[eeps] EEP 35 "Binary string modules"

Wed Nov 24 01:43:33 CET 2010

On 24/11/2010, at 1:37 AM, Kenji Rikitake wrote:

>  From RFC3629 Section 3:
> 
>  "Implementations of the decoding algorithm above MUST protect against
>   decoding invalid sequences.  For instance, a naive implementation may
>   decode the overlong UTF-8 sequence C0 80 into the character U+0000,
>   or the surrogate pair ED A1 8C ED BE B4 into U+233B4.

It's not clear what "MUST protect against" means.

>  Decoding
>   invalid sequences may have security consequences or cause other
>   problems.  See Security Considerations (Section 10) below."
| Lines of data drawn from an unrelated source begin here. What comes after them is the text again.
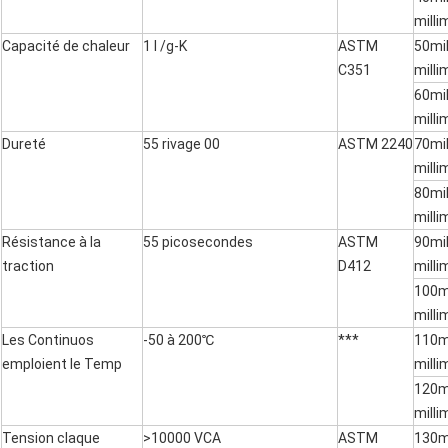
milli
Capacité de chaleur
1 l /g-K
ASTM
50mi
C351
milli
60mi
milli
Dureté
55 rivage 00
ASTM 2240
70mi
milli
80mi
milli
Résistance à la
55 picosecondes
ASTM
90mi
traction
D412
milli
100m
milli
Les Continuos
-50 à 200℃
***
110m
emploient le Temp
milli
120m
milli
Tension claque
>10000 VCA
ASTM
130m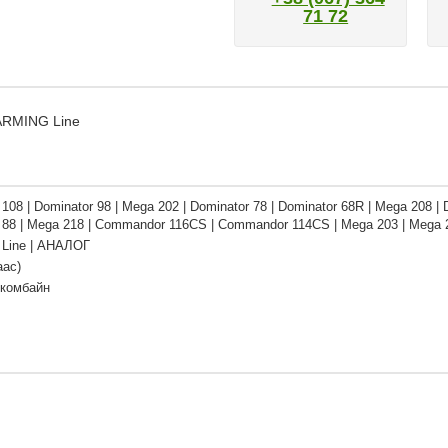
71 72
FARMING Line
108 | Dominator 98 | Mega 202 | Dominator 78 | Dominator 68R | Mega 208 |
 88 | Mega 218 | Commandor 116CS | Commandor 114CS | Mega 203 | Mega 
Line | АНАЛОГ
аас)
 комбайн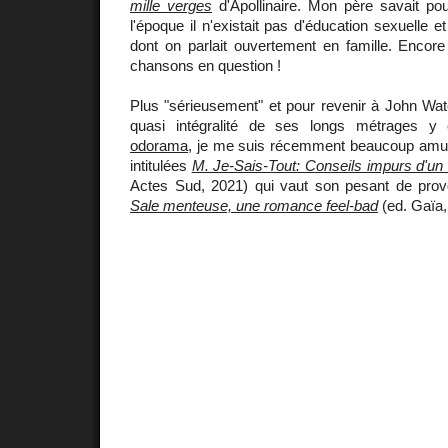
mille verges
d'Apollinaire. Mon père savait pour
l'époque il n'existait pas d'éducation sexuelle et
dont on parlait ouvertement en famille. Encor
chansons en question !
Plus "sérieusement" et pour revenir à John Wat
quasi intégralité de ses longs métrages 
odorama
, je me suis récemment beaucoup amu
intitulées
M. Je-Sais-Tout: Conseils impurs d'un
Actes Sud, 2021) qui vaut son pesant de pro
Sale menteuse, une romance feel-bad
(ed. Gaïa,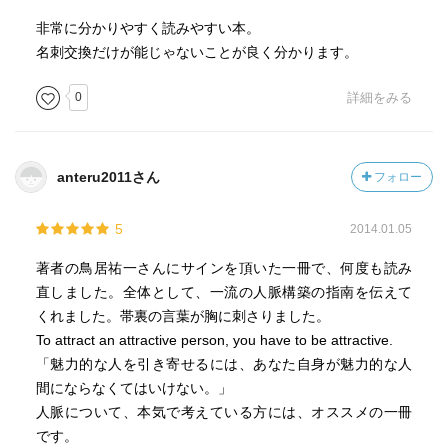
175 現在のアメブロのアカウントは1,000万超え
非常に分かりやすく読みやすい本。
名刺交換だけが能じゃないことが良く分かります。
209 これからの時代は、尊敬されるよりも、
『温かくて親しみのもてる人』になることが重要
0
詳細をみる
『誰とでも友人関係になれる』という資質は重要
anteru2011さん
フォロー
生き残る人とは、『あの仲間たちと一緒にいたい』という
コミュニティを作れる人
5
2014.01.05
211人脈づくりとは、結局『自分づくり』
著者の鳥居祐一さんにサインを頂いた一冊で、何度も読み
直しました。全体として、一流の人脈構築の指南を伝えて
くれました。帯裏の言葉が胸に刺さりました。
To attract an attractive person, you have to be attractive.
「魅力的な人を引き寄せるには、あなた自身が魅力的な人
間にならなくてはいけない。」
人脈について、本気で考えている方には、オススメの一冊
です。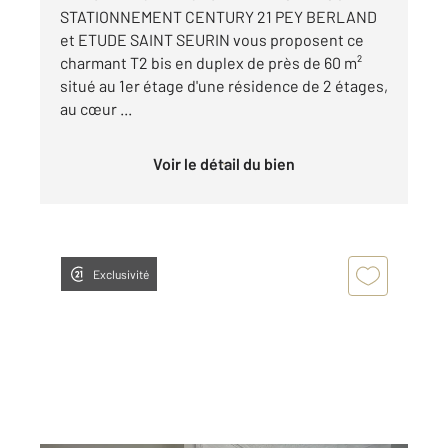
STATIONNEMENT CENTURY 21 PEY BERLAND
et ETUDE SAINT SEURIN vous proposent ce
charmant T2 bis en duplex de près de 60 m²
situé au 1er étage d'une résidence de 2 étages,
au cœur ...
Voir le détail du bien
Exclusivité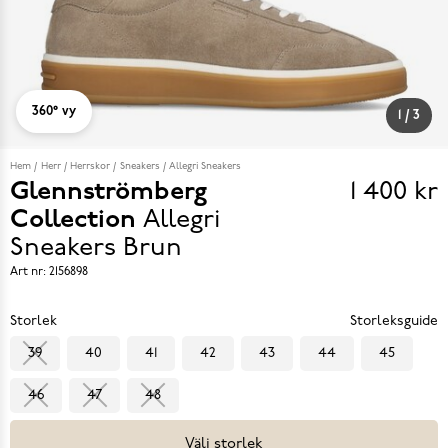
360° vy
1
/
3
Hem
Herr
Herrskor
Sneakers
Allegri Sneakers
Glennströmberg
1 400 kr
Pris
Collection
Allegri
1 400 k
Sneakers
Brun
Art nr:
2156898
Storlek
Storleksguide
39
40
41
42
43
44
45
46
47
48
Välj storlek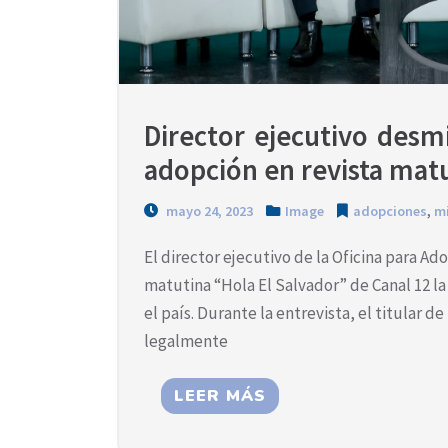
Director ejecutivo desmi
adopción en revista mat
mayo 24, 2023
Image
adopciones
,
mi
El director ejecutivo de la Oficina para A
matutina “Hola El Salvador” de Canal 12 la
el país. Durante la entrevista, el titular d
legalmente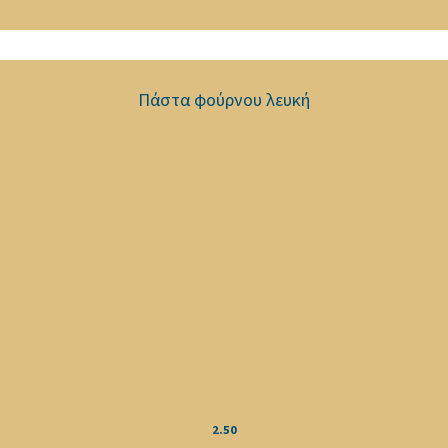
Πάστα φούρνου λευκή
2.50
On one reading, there is no problem with decoding overlong sequence
as long as that does not "have security consequences or cause other
problems".  I suspect they're talking about buffer overflows here,
which doesn't apply in this context.  I also suspect that they may
be talking about systems where one does

	look for bad magic in a byte sequence
	decode it using UTF-8
	trust that bad magic is not there

where the test may have been done early on the grounds that the
bad magic uses ASCII characters that should code as themselves.

In the spirit of IGOR (Input Generous Output Restricted)
we should accept overlong sequences unless there is some problem
about decoding them as such.  There are plenty of other ways to
hide bad magic, and the principle is always to check for bad
magic *after* decoding.